Despite a sluggish world economy, the expanding group of wealthy Chinese, especially millennials, is showing a bigger appetite for luxury travel, adding a bit to the members’ spirit of adventure.
According to The Chinese Luxury Traveler 2017 Report – jointly released on Monday by Shanghai-based Hurun Re-search Institute, which observes the rich, and International Luxury Travel Market Asia – the average upscale traveler spent 380,000 yuan ($55,855) on family travel last year, 220,000 yuan of which was devoted to shopping, up 57 percent year-on-year.
This seventh report released by the two organizations covers wealthy travelers from 12 Chinese cities. The survey polled 334 affluent Chinese with an average personal wealth of 22 million yuan.
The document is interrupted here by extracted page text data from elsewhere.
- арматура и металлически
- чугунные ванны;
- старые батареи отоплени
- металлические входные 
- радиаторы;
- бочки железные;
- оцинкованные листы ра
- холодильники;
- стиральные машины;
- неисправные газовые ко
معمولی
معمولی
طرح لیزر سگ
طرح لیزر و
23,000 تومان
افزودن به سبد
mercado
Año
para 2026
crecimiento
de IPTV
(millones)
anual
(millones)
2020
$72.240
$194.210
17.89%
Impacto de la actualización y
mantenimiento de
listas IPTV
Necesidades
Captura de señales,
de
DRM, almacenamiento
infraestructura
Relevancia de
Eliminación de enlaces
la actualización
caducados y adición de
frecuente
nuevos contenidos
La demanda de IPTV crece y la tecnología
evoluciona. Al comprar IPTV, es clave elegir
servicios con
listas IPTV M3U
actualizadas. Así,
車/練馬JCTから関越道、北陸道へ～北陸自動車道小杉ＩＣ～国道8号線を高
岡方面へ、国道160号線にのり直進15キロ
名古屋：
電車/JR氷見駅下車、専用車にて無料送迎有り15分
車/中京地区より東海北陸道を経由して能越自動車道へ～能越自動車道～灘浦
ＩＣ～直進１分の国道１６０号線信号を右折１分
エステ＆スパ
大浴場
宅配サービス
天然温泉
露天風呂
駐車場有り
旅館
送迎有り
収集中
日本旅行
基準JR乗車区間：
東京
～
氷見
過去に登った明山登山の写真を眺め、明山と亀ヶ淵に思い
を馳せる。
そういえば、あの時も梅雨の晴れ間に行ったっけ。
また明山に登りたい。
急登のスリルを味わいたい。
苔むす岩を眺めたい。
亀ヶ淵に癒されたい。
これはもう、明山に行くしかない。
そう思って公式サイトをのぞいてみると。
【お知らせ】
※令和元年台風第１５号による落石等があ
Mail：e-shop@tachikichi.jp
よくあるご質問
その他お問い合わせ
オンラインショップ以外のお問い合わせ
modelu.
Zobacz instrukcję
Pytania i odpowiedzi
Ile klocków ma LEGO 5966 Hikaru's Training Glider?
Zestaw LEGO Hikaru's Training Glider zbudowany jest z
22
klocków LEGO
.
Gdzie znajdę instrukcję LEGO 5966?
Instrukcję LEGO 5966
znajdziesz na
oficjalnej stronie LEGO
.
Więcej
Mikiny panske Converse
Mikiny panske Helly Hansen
In terms of accommodation budgets, the younger generation, who were born in the 1980s, had a budget 3,325 yuan higher than others, up 7 percent from 2015.
However, private short-stay rentals, like those provided through Airbnb, had not won equal favor among wealthy Chinese tourists. When asked if they would consider such service, 28 percent of those surveyed said no and 10 percent said it was highly unlikely.
Another 31 percent showed a neutral attitude. The lack of top-tier services at the private residences is the main reason for the luxury travelers’ indifference.
Adventure travel will be the theme in the next three years, according to the survey, with around-the-world travel, polar expeditions and outdoor adventures the most popular. The generation born in the 1980s shows greater interest in these areas. About 36 percent of these young, wealthy tourists plan to visit Africa in 2017, up from the 23 percent in 2016. Meanwhile, 32 percent of them expect to fly to polar areas this year, up from the 17 percent a year earlier.
According to HHTravel, a luxury travel brand under China’s largest online travel agency Ctrip, the number of consumers interested in polar trips with an average personal wealth of at least 10 million yuan has grown since 2014. Meanwhile, travel packages which include hunting in Africa promises room for growth among wealthy Chinese.
Andy Edwards, global director of brand and marketing communications of travel booking firm Agoda, also agreed that wealthy Chinese travelers seek adventurous, undiscovered destinations rather than going to common recreational resorts.
“As these high-end travelers become increasingly independent in terms of wealth, cost considerations weigh less heavily and they are able to travel more freely to the places they favor the most,” said Rupert Hoogewerf, chairman and chief researcher of Hurun Research Institute.
“These choices are highly significant, as they often set the trend for future waves of tourism, with these high-end pioneers setting the benchmark,” he said.